TAMPA — If things had gone as planned, Lowry Park Zoo would have a new veterinary hospital and feeding center up and running by now.

But more than a year past the original deadline of October 2012, the new features remain unbuilt. And the clock is ticking.

In early 2015, the Association of Zoos and Aquariums will return to review Lowry Park’s fitness. It’s not clear what might happen if the new features aren’t operational by then, said Steve Feldman, spokesman for the association.

“This would be a factor in the accreditation review,” Feldman said. “Significant progress is always taken into account.”

Hoping to jump-start construction, zoo officials have asked the Tampa City Council to help them borrow up to $6.5 million to get the work going.
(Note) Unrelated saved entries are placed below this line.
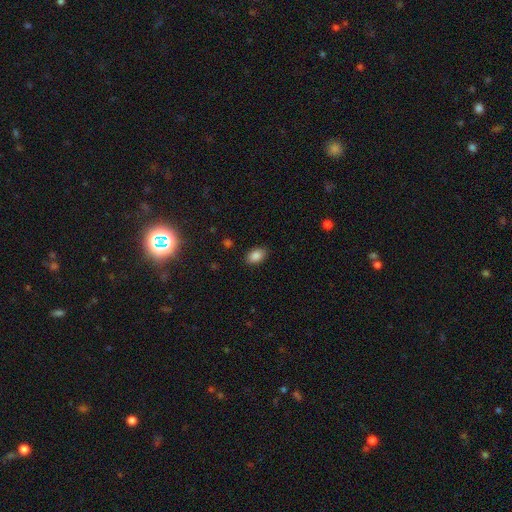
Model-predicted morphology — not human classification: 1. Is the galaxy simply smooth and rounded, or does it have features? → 86% smooth, 9% star or artifact, 5% featured or disk.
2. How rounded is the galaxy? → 86% in between, 12% round, 1% cigar-shaped.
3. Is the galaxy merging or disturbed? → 86% none, 10% minor disturbance, 2% major disturbance, 1% merger.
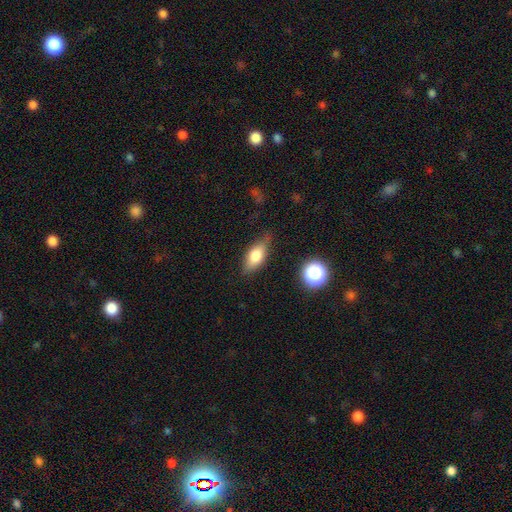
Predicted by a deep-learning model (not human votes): Overall: smooth (69%). How rounded: in between (79%). Merging: none (74%).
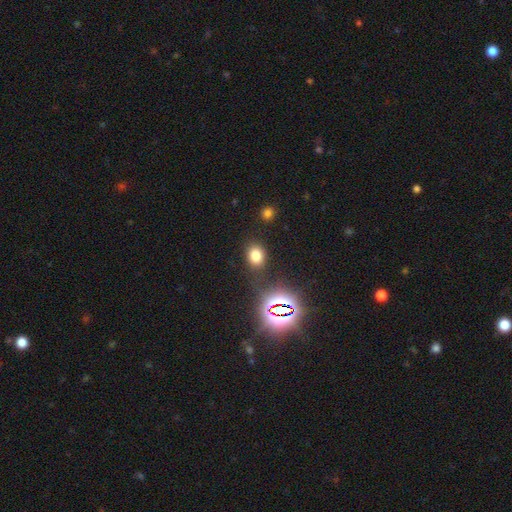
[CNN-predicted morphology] Smooth or featured? smooth (73%)
How rounded? in between (59%)
Merging? none (82%)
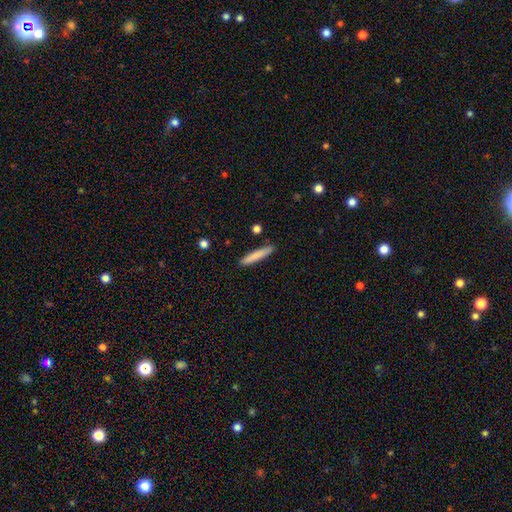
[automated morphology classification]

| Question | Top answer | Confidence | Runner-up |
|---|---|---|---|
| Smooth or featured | smooth | 81% | featured or disk (13%) |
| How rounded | cigar-shaped | 92% | in between (6%) |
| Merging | none | 86% | minor disturbance (10%) |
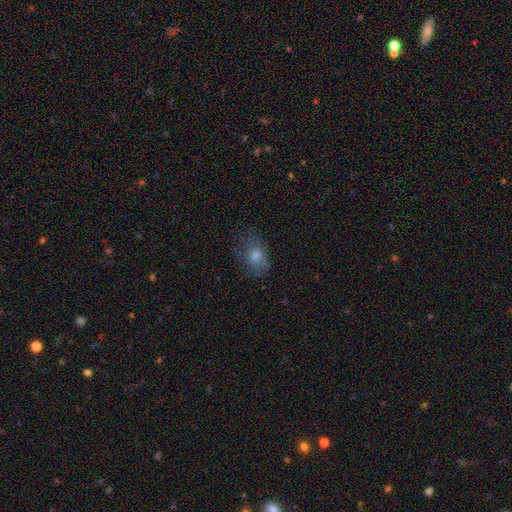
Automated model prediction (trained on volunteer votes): Overall: smooth (65%). How rounded: in between (60%; round 38%). Merging: none (63%; minor disturbance 24%).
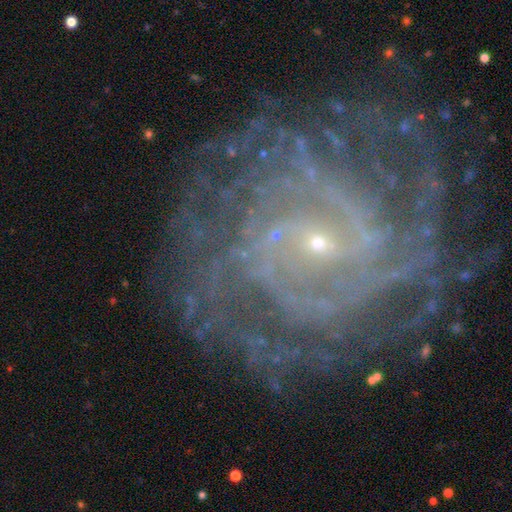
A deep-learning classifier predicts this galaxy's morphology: Smooth or featured? featured or disk (89%)
Edge-on disk? no (97%)
Bar? no (48%)
Spiral arms? yes (97%)
Spiral winding? tight (67%)
Spiral arm count? can't tell (26%)
Bulge size? small (89%)
Merging? none (76%)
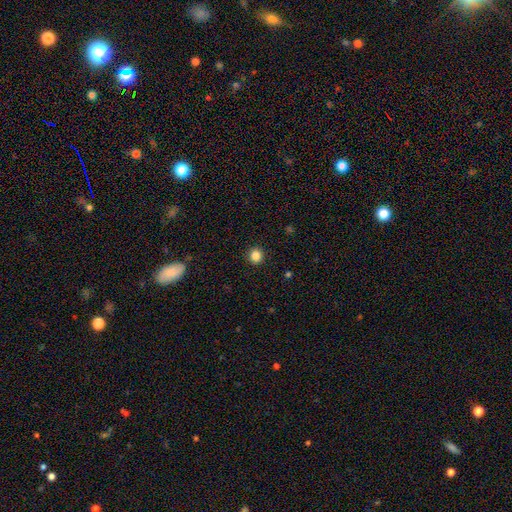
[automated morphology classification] Smooth or featured?
  - smooth: 85% *
  - star or artifact: 11%
  - featured or disk: 4%
How rounded?
  - round: 91% *
  - in between: 8%
  - cigar-shaped: 1%
Merging?
  - none: 92% *
  - minor disturbance: 5%
  - major disturbance: 2%
  - merger: 1%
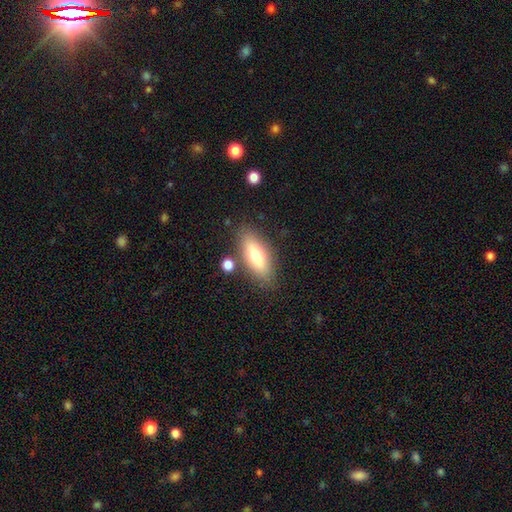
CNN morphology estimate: type=smooth (71%); roundness=in between (68%); merging=none (80%).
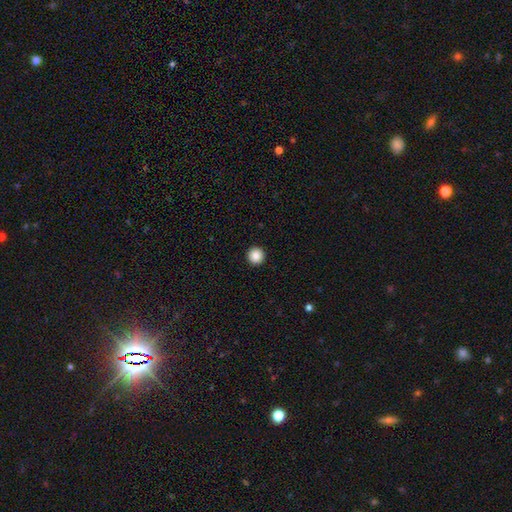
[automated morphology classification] type=smooth (87%); roundness=round (96%); merging=none (94%).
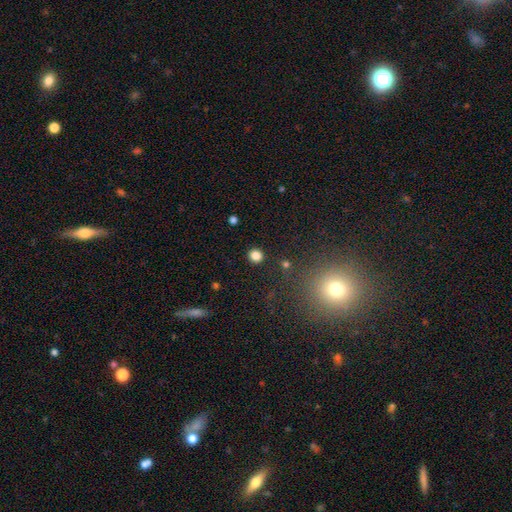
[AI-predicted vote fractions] A smooth galaxy with no disk features (83%) that is round (90%). Merging: none (91%).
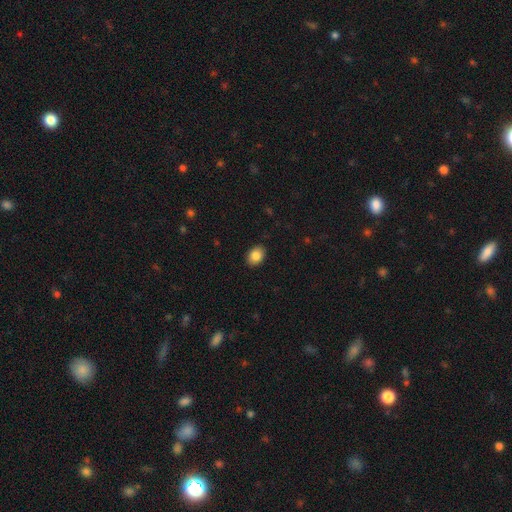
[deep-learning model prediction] The model was most divided on "how rounded": in between: 68%, round: 31%, cigar-shaped: 1%. More confident: merging — none (90%); smooth or featured — smooth (86%).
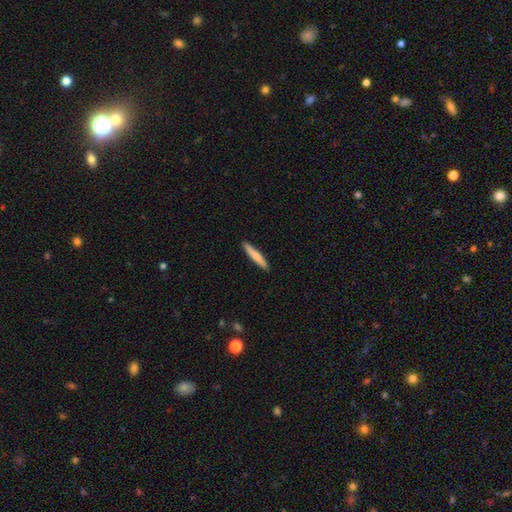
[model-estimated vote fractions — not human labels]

The city owns the zoo, which is operated by a private foundation. Council members will take up the request when they meet Jan. 9.

Even with the loan, the zoo still must raise another $3 million to finish the upgrades, which include a research center and improvements to the boardwalk and the manatee hospital, said Craig Pugh, the zoo’s executive director and CEO.

The association’s visit in 2010 — in the wake of a scandal involving use of zoo resources by former director Lex Salisbury — produced a list of improvements the zoo needed to make.

Following the critical visit by the association, zoo officials kicked off their $10 million “New Horizons” fundraising campaign in December 2010.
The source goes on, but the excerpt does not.